Baurat Schmitz und Architekt Plücker stimmten in der Beschreibung der Mängel überein. Die Klagen des Kreisschulinspektors bezogen sich nicht auf den Lichteinfall; dass die mangelhafte Beleuchtung korrigiert werden sollte, erfuhr er von dem Lehrpersonal. Er wies auf undichte Fenster, fehlende Kleiderhaken und Abbildungen Seiner Majestät, unbrauchbare Anschauungsabbildungen von Säugetieren, Vögeln und Amphibien und auf Mängel bei den Aborten hin. Die würden von den Kirchgängern nicht nur benutzt, sondern auch beschmutzt und mit unanständigen Äußerungen beschrieben. Es muß deshalb dafür gesorgt werden, daß die für die Kinder bestimmten Abtritte nur den Kindern, nicht aber Andern zugänglich sind.
Vorschläge zur Abhilfe
Baurat und Architekt waren sich auch darüber einig, wie die Mädchenklasse mit genügend Licht versorgt werden konnte. In die breiten Pfeiler waren zwei neue Fenster einzuschlagen. Die beiden Fenster, auf die die Mädchen schauten, mussten zugemauert werden.

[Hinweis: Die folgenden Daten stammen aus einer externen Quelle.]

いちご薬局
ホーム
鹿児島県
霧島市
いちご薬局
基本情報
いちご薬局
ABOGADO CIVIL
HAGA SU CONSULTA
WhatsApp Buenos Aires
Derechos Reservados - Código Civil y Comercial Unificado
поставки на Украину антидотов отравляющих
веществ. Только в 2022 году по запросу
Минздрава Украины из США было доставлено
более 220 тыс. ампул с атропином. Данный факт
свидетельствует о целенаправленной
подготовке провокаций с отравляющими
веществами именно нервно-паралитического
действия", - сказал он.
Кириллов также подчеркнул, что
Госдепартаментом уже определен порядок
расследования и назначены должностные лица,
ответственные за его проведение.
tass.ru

Das zweite Gebäude machte größeren Kummer. Baurat Schmitz resultierte: Genügende Beleuchtung der Schulzimmer wird sich nicht beschaffen lassen, und daher nur erübrigen auf eine Verlegung des Schulgebäudes (Neubau) Bedacht zu nehmen. Der Architekt hingegen schlug vor, für das im Osten liegende Klassenzimmer drei große Fenster so hoch wie möglich im Ostgiebel anzubringen und die nach Süden weisenden Fenster, welche fast gar kein Licht geben, zuzumauern. Vor dem Ostgiebel befand sich eine Straße und an der, dem Giebel gegenüber, das nur einstöckige Küstereigebäude.

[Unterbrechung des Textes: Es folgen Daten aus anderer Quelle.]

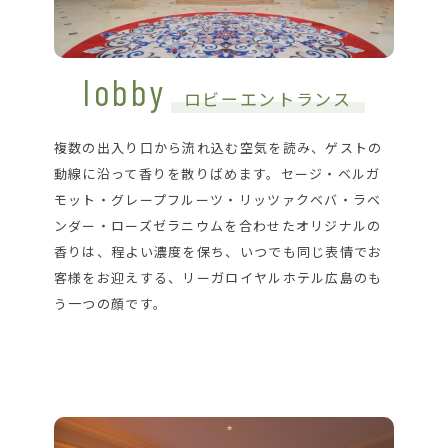
lobby
ロビーエントランス
複数の出入り口から流れ込む空気を読み、ゲストの
動線に沿って香りを散りばめます。セージ・ベルガ
モット・グレープフルーツ・リッツァクベバ・ラベ
ンダー・ローズゼラニウムを合わせたオリジナルの
香りは、程よい濃度を保ち、いつでも同じ表情でお
客様をお迎えする、リーガロイヤルホテル広島のも
う一つの顔です。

Bei dem zweiten Klassenraum verhielt es sich ähnlich. Hier wollte Architekt Plücker Fenster in den Westgiebel setzten, weil davor ein großer, freier Platz lag. Allerdings stand dort auch der Abort der Schule. Um eine Geruchsbelästigung zu vermeiden, sollten die drei Fenster nicht geöffnet werden können. Die Fenster in der Nordwand dagegen gehörten zugemauert, denn die Bänke mussten so gestellt werden, dass die Schüler Licht von links bekamen. Anstelle dieser Fenster wollte Plücker unter der Decke zwei größere Öffnungen mit Jalousien anlegen, damit Frischluft hineinkonnte. In beiden Klassen sollte außerdem die Eingangstür verlegt werden, damit die Kinder in der Nähe des Katheders in die Schulklasse treten konnten.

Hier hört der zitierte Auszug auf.